• [TEXT SEGMENT]:

=== Section Start ===

Flame thrower for the home kitchen

#1

Post by bassman »

Okay, my wife thought I was crazy but I've seen chefs on TV at the restaurants where they give this tiny pile of food in the center of the plate that is over seasoned to my taste and a drizzly drip around the edges of the plate for absolutely no reason other to charge way too much for too little food. I am NOT a gourmand of gourmet food.

One of my favorite breakfast foods and one everyone loves and wants to copy is a simple stove top souffle but done very simply. I start with an open 8" fry pan. I put in about 1-1/2 patties of Jimmy Dean regular sausage and same of Jimmy Dean Hot, cut from the long rolls. Guests always have option of all regular or all hot. I add a small handful of onions and a pat of butter on side of pan. I cook all this down on medium heat until it's just about all done and thoroughly broken up and mixed. I then dump Egg Beaters Southwestern Style around sides and over the top until thoroughly covered. I get 4 breakfasts out of a 30 oz. Egg Beater carton for comparison so I guess you could measure 7.5 oz. I then take a small handful of shredded cheese and sprinkle evenly over the top of this, turn heat to lowest setting and cover top with 3 or 4 8" paper plates (what we eat most of our food off now) and let it sit and bake.

=== Section End ===

• [MATERIAL FOR THIS TASK]:

=== Section Start ===

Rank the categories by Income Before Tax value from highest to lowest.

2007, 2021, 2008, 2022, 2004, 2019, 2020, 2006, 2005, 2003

=== Section End ===
=== Section Start ===

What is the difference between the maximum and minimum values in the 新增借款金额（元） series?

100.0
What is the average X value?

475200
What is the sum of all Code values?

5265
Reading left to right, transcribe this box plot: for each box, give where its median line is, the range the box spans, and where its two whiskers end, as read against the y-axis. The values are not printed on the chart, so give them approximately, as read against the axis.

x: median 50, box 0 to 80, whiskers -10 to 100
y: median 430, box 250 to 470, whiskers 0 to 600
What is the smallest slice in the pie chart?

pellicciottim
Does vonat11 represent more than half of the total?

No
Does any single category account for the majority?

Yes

=== Section End ===

• [TASKS]:
1. Copy out the records word for word, beginning at the line that contains "Rank the categories" and ending after the line that contains "2007, 2021, 2008, 2022, 2004, 2019, 2020, 2006, 2005, 2003".
2. Continue the forum post about the stove-top breakfast souffle from the point where it stops.

• [RESPONSES]:
1.
Rank the categories by Income Before Tax value from highest to lowest.

2007, 2021, 2008, 2022, 2004, 2019, 2020, 2006, 2005, 2003

2.
All right, so here's the only problem. Just about the time it's thoroughly fluffed up and you know it's 90% perfect there is always that little wet puddle in the center not done. I have to cover again and let this cook until entire pan is gelled. If timing is right this will slide out of pan and perfectly fit the 8" paper plate. If you go too long it starts to stick and bottom is too brown. Too soon and end up microwaving a shot to finish top.

So this is why I've thought about those small hand torches I've seen them use. A regular propane torch is too pinpoint, too hot, and comes out too fast. I've tried and it's just not the answer. So does anyone know what I'm talking about and is there a home version of something like this?

Nick, the stove top fried food specialist.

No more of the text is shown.